The motorcycle industry has a high localisation rate. Yet, among the hundreds of component manufacturers, foreign-invested suppliers dominate. When only looking at this in terms of the domestic production rate, there is no distinction between domestic and foreign investors. However, from a fair perspective, domestic enterprises do not have as many opportunities in the process of industrialisation as their counterparts in some of the surrounding countries.
Except for export processing zones, the most important objective of attracting investment for the domestic market is to promote localisation development. When the domestic market is too small, it is not possible to develop domestic supply. However, preferential policies through tariff barriers also need to be reciprocated by supporting the development of domestic supply chains.
Without the support of investors with global supply chains, it is difficult for domestic manufacturers to fulfil their role, even as secondary suppliers, as they are inferior in all aspects. If domestic enterprises are actively looking for opportunities in foreign markets, they must largely rely on partners who are foreign suppliers looking for more competitive secondary supplies from Vietnam.
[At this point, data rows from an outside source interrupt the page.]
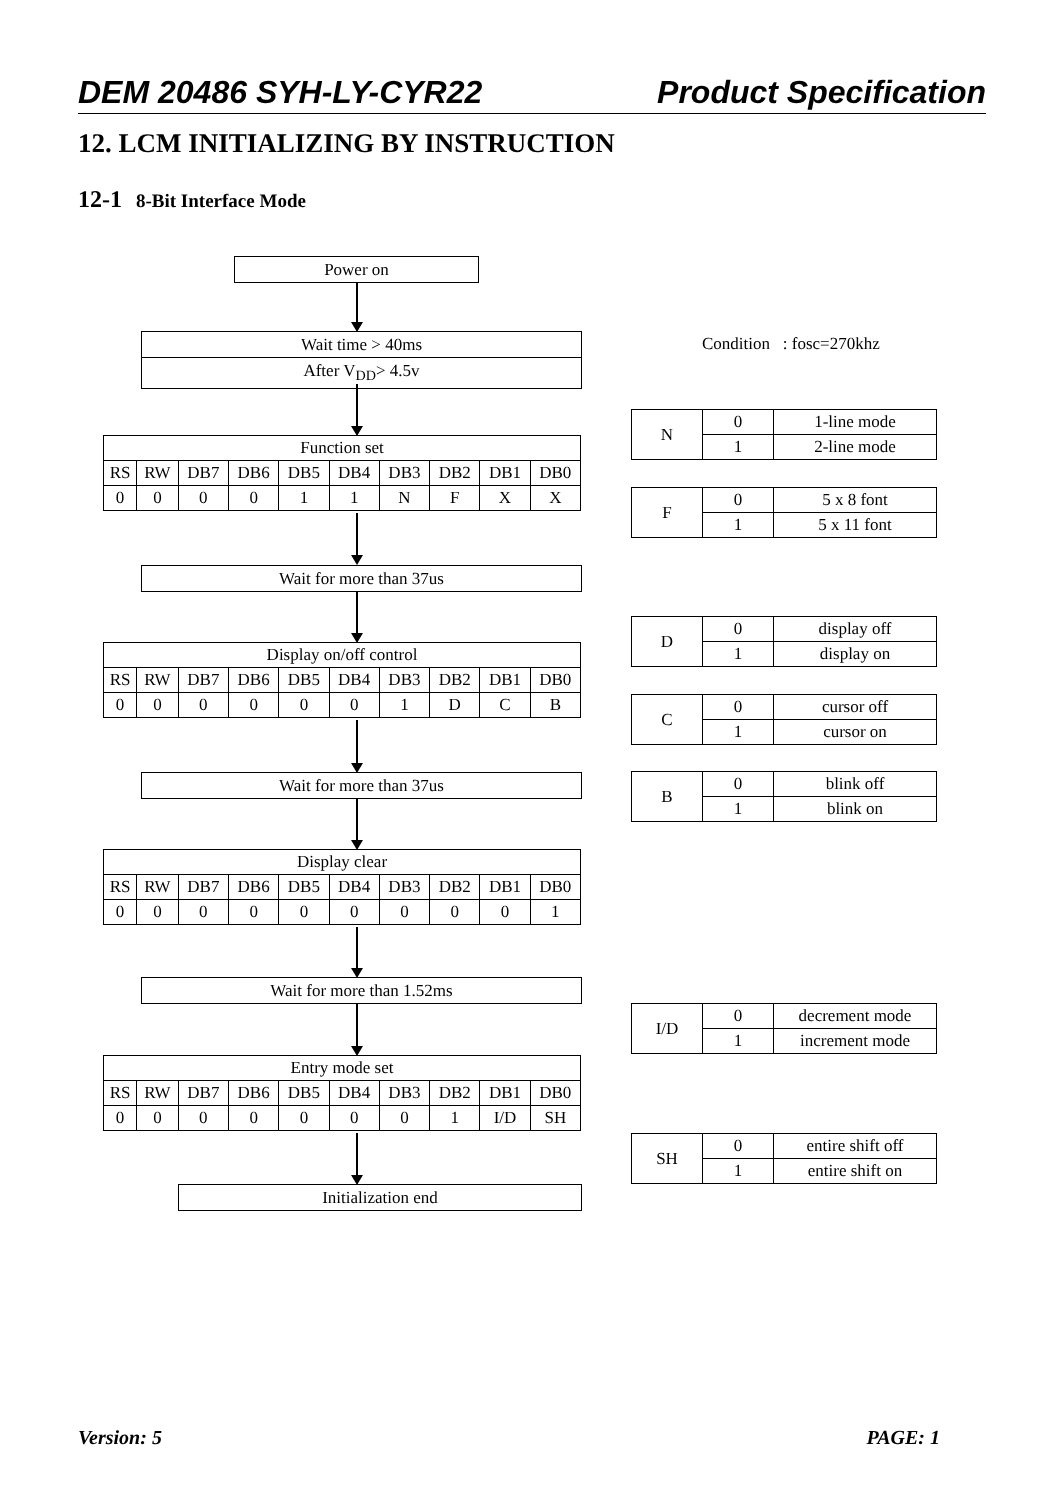DEM 20486 SYH-LY-CYR22 Product Specification
12. LCM INITIALIZING BY INSTRUCTION
12-1 8-Bit Interface Mode
Power on
Wait time > 40ms
After V<sub>DD</sub>> 4.5v
Condition : fosc=270khz
| Function set | | | | | | | | | |
| RS | RW | DB7 | DB6 | DB5 | DB4 | DB3 | DB2 | DB1 | DB0 |
| 0 | 0 | 0 | 0 | 1 | 1 | N | F | X | X |
Wait for more than 37us
| Display on/off control | | | | | | | | | |
| RS | RW | DB7 | DB6 | DB5 | DB4 | DB3 | DB2 | DB1 | DB0 |
| 0 | 0 | 0 | 0 | 0 | 0 | 1 | D | C | B |
Wait for more than 37us
| Display clear | | | | | | | | | |
| RS | RW | DB7 | DB6 | DB5 | DB4 | DB3 | DB2 | DB1 | DB0 |
| 0 | 0 | 0 | 0 | 0 | 0 | 0 | 0 | 0 | 1 |
Wait for more than 1.52ms
| Entry mode set | | | | | | | | | |
| RS | RW | DB7 | DB6 | DB5 | DB4 | DB3 | DB2 | DB1 | DB0 |
| 0 | 0 | 0 | 0 | 0 | 0 | 0 | 1 | I/D | SH |
Initialization end
| N | 0 | 1-line mode |
| | 1 | 2-line mode |
| F | 0 | 5 x 8 font |
| | 1 | 5 x 11 font |
| D | 0 | display off |
| | 1 | display on |
| C | 0 | cursor off |
| | 1 | cursor on |
| B | 0 | blink off |
| | 1 | blink on |
| I/D | 0 | decrement mode |
| | 1 | increment mode |
| SH | 0 | entire shift off |
| | 1 | entire shift on |
Version: 5 PAGE: 1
Any preferential policy must start from the ground up. Favourable support for businesses must begin with the establishment of a business, access to loans, production premises, and labour recruitment. Some policies from the government that can create favourable conditions for enterprises in the manufacturing industry support technology transfer, building management systems, and the training of human resources, among others.
Given the current conditions of Vietnam, incentives for any manufacturing industry will have an impact on other industries. Incentives for one business can also lead to the pinching of one or several other businesses. Incentives that lead to a decrease in revenue for one business can lead to pressure to increase taxes and fees on other businesses and consumers.